Can LLMs Track Their Output Length? A Dynamic Feedback Mechanism for Precise Length Regulation
Meiman Xiao, Ante Wang, Qingguo Hu, Zhongjian Miao, Huangjun Shen, Longyue Wang, Weihua Luo, Jinsong Su
TL;DR
Precise control of output length in LLMs remains challenging. The authors propose a dynamic length feedback mechanism that intermittently inserts a length counter during generation, enabling adaptive adjustments toward target lengths in tokens, words, or sentences without additional training. Empirically, training-free feedback improves length adherence while preserving quality across summarization, biographies, and long-form QA; supervised fine-tuning with feedback further enhances generalization and training efficiency. The approach outperforms prior multi-stage methods in both efficiency and versatility, and suggests a path toward robust controllability of LLM outputs across diverse length constraints.
Abstract
Precisely controlling the length of generated text is a common requirement in real-world applications. However, despite significant advancements in following human instructions, Large Language Models (LLMs) still struggle with this task. In this work, we demonstrate that LLMs often fail to accurately measure input text length, leading to poor adherence to length constraints.

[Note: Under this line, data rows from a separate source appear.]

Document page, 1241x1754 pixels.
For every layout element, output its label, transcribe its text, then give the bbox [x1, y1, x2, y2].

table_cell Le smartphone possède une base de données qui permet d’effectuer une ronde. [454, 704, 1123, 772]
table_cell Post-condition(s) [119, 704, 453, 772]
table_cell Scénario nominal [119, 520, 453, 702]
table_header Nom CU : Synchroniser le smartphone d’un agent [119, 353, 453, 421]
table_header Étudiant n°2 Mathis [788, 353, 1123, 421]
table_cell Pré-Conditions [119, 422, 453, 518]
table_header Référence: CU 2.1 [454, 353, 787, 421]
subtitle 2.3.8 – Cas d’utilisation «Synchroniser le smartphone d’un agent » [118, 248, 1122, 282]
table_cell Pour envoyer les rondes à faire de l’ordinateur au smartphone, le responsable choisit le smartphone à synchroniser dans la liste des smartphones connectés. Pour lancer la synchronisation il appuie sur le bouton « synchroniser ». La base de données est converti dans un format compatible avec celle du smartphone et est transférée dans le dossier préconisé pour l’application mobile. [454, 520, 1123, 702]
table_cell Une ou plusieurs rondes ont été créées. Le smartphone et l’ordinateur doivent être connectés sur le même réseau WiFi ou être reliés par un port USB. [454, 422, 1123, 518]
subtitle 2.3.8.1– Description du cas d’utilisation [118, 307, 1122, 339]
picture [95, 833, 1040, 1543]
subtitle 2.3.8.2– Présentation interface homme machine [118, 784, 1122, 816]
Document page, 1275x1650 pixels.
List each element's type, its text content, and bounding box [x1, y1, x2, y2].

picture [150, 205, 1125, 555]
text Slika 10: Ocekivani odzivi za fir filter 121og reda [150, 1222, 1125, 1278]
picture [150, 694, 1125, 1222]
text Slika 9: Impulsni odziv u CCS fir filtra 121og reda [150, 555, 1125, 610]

To address this issue, we propose a novel length regulation approach that incorporates dynamic length feedback during generation, enabling adaptive adjustments to meet target lengths. Experiments on summarization and biography tasks show our training-free approach significantly improves precision in achieving target token, word, or sentence counts without compromising quality. Additionally, we demonstrate that further supervised fine-tuning allows our method to generalize effectively to broader text-generation tasks.